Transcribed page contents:
_ _ _

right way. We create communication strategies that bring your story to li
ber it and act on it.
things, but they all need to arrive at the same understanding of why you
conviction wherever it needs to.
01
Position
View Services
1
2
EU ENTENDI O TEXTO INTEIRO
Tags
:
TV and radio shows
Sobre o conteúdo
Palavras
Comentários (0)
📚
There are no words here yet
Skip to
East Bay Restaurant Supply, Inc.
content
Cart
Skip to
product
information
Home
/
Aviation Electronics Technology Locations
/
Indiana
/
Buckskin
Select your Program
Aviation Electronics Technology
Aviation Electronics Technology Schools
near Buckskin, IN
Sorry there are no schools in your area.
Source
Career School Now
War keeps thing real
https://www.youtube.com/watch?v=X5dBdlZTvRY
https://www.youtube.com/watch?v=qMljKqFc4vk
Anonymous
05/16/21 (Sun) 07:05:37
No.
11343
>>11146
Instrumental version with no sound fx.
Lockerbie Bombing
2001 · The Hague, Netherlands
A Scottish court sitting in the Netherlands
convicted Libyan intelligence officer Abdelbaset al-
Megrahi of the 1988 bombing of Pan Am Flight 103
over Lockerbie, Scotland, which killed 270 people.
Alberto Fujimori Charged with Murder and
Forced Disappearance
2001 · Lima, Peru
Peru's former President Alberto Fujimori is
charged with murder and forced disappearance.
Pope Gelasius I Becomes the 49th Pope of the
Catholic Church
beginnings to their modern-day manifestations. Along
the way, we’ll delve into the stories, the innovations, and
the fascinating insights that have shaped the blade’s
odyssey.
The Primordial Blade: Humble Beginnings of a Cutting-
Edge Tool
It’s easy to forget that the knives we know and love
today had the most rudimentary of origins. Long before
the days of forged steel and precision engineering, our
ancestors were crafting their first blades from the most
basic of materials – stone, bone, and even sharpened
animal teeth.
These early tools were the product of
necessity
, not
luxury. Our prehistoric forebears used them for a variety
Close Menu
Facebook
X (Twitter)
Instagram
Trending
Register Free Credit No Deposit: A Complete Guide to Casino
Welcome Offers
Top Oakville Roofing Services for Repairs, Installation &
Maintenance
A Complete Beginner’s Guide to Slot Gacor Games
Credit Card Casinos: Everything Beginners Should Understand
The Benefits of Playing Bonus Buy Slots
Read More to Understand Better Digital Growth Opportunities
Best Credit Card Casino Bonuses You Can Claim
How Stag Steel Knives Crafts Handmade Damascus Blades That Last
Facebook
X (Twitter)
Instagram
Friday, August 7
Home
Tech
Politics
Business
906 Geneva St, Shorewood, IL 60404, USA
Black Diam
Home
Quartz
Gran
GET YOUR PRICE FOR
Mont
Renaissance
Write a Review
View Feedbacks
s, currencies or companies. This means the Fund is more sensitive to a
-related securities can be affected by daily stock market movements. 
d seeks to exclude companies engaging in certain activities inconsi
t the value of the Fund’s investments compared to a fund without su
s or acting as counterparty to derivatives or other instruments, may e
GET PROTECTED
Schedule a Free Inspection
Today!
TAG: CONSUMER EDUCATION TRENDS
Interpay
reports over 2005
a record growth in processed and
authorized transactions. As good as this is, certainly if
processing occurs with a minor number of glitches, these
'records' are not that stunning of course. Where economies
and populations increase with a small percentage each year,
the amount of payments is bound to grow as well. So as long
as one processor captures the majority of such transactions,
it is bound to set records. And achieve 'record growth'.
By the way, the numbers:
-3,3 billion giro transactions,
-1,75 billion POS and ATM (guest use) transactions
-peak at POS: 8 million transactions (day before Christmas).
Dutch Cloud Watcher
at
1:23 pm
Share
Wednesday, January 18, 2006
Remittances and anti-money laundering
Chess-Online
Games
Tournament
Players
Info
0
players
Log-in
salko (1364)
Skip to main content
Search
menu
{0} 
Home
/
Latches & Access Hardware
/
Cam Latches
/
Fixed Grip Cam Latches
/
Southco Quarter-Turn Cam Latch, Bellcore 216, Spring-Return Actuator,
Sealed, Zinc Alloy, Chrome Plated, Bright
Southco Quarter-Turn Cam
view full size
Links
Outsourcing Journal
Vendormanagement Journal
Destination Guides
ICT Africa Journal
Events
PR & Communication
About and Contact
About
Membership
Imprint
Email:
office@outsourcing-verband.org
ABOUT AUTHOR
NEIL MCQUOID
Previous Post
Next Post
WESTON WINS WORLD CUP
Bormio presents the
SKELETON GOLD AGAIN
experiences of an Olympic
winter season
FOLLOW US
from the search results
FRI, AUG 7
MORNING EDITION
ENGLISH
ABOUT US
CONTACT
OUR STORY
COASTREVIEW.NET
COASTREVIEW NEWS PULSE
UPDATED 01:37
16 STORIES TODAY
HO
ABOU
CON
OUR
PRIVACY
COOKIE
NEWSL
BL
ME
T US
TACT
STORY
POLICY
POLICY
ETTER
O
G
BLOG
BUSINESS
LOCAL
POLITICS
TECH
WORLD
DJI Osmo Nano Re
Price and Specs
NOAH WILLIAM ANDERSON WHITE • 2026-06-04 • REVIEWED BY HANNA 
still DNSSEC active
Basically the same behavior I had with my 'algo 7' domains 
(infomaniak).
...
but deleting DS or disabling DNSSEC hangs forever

_ _ _

What you will do: Retype the data in full, precisely as given.

Your response:
right way. We create communication strategies that bring your story to li
ber it and act on it.
things, but they all need to arrive at the same understanding of why you
conviction wherever it needs to.
01
Position
View Services
1
2
EU ENTENDI O TEXTO INTEIRO
Tags
:
TV and radio shows
Sobre o conteúdo
Palavras
Comentários (0)
📚
There are no words here yet
Skip to
East Bay Restaurant Supply, Inc.
content
Cart
Skip to
product
information
Home
/
Aviation Electronics Technology Locations
/
Indiana
/
Buckskin
Select your Program
Aviation Electronics Technology
Aviation Electronics Technology Schools
near Buckskin, IN
Sorry there are no schools in your area.
Source
Career School Now
War keeps thing real
https://www.youtube.com/watch?v=X5dBdlZTvRY
https://www.youtube.com/watch?v=qMljKqFc4vk
Anonymous
05/16/21 (Sun) 07:05:37
No.
11343
>>11146
Instrumental version with no sound fx.
Lockerbie Bombing
2001 · The Hague, Netherlands
A Scottish court sitting in the Netherlands
convicted Libyan intelligence officer Abdelbaset al-
Megrahi of the 1988 bombing of Pan Am Flight 103
over Lockerbie, Scotland, which killed 270 people.
Alberto Fujimori Charged with Murder and
Forced Disappearance
2001 · Lima, Peru
Peru's former President Alberto Fujimori is
charged with murder and forced disappearance.
Pope Gelasius I Becomes the 49th Pope of the
Catholic Church
beginnings to their modern-day manifestations. Along
the way, we’ll delve into the stories, the innovations, and
the fascinating insights that have shaped the blade’s
odyssey.
The Primordial Blade: Humble Beginnings of a Cutting-
Edge Tool
It’s easy to forget that the knives we know and love
today had the most rudimentary of origins. Long before
the days of forged steel and precision engineering, our
ancestors were crafting their first blades from the most
basic of materials – stone, bone, and even sharpened
animal teeth.
These early tools were the product of
necessity
, not
luxury. Our prehistoric forebears used them for a variety
Close Menu
Facebook
X (Twitter)
Instagram
Trending
Register Free Credit No Deposit: A Complete Guide to Casino
Welcome Offers
Top Oakville Roofing Services for Repairs, Installation &
Maintenance
A Complete Beginner’s Guide to Slot Gacor Games
Credit Card Casinos: Everything Beginners Should Understand
The Benefits of Playing Bonus Buy Slots
Read More to Understand Better Digital Growth Opportunities
Best Credit Card Casino Bonuses You Can Claim
How Stag Steel Knives Crafts Handmade Damascus Blades That Last
Facebook
X (Twitter)
Instagram
Friday, August 7
Home
Tech
Politics
Business
906 Geneva St, Shorewood, IL 60404, USA
Black Diam
Home
Quartz
Gran
GET YOUR PRICE FOR
Mont
Renaissance
Write a Review
View Feedbacks
s, currencies or companies. This means the Fund is more sensitive to a
-related securities can be affected by daily stock market movements. 
d seeks to exclude companies engaging in certain activities inconsi
t the value of the Fund’s investments compared to a fund without su
s or acting as counterparty to derivatives or other instruments, may e
GET PROTECTED
Schedule a Free Inspection
Today!
TAG: CONSUMER EDUCATION TRENDS
Interpay
reports over 2005
a record growth in processed and
authorized transactions. As good as this is, certainly if
processing occurs with a minor number of glitches, these
'records' are not that stunning of course. Where economies
and populations increase with a small percentage each year,
the amount of payments is bound to grow as well. So as long
as one processor captures the majority of such transactions,
it is bound to set records. And achieve 'record growth'.
By the way, the numbers:
-3,3 billion giro transactions,
-1,75 billion POS and ATM (guest use) transactions
-peak at POS: 8 million transactions (day before Christmas).
Dutch Cloud Watcher
at
1:23 pm
Share
Wednesday, January 18, 2006
Remittances and anti-money laundering
Chess-Online
Games
Tournament
Players
Info
0
players
Log-in
salko (1364)
Skip to main content
Search
menu
{0} 
Home
/
Latches & Access Hardware
/
Cam Latches
/
Fixed Grip Cam Latches
/
Southco Quarter-Turn Cam Latch, Bellcore 216, Spring-Return Actuator,
Sealed, Zinc Alloy, Chrome Plated, Bright
Southco Quarter-Turn Cam
view full size
Links
Outsourcing Journal
Vendormanagement Journal
Destination Guides
ICT Africa Journal
Events
PR & Communication
About and Contact
About
Membership
Imprint
Email:
office@outsourcing-verband.org
ABOUT AUTHOR
NEIL MCQUOID
Previous Post
Next Post
WESTON WINS WORLD CUP
Bormio presents the
SKELETON GOLD AGAIN
experiences of an Olympic
winter season
FOLLOW US
from the search results
FRI, AUG 7
MORNING EDITION
ENGLISH
ABOUT US
CONTACT
OUR STORY
COASTREVIEW.NET
COASTREVIEW NEWS PULSE
UPDATED 01:37
16 STORIES TODAY
HO
ABOU
CON
OUR
PRIVACY
COOKIE
NEWSL
BL
ME
T US
TACT
STORY
POLICY
POLICY
ETTER
O
G
BLOG
BUSINESS
LOCAL
POLITICS
TECH
WORLD
DJI Osmo Nano Re
Price and Specs
NOAH WILLIAM ANDERSON WHITE • 2026-06-04 • REVIEWED BY HANNA 
still DNSSEC active
Basically the same behavior I had with my 'algo 7' domains 
(infomaniak).
...
but deleting DS or disabling DNSSEC hangs forever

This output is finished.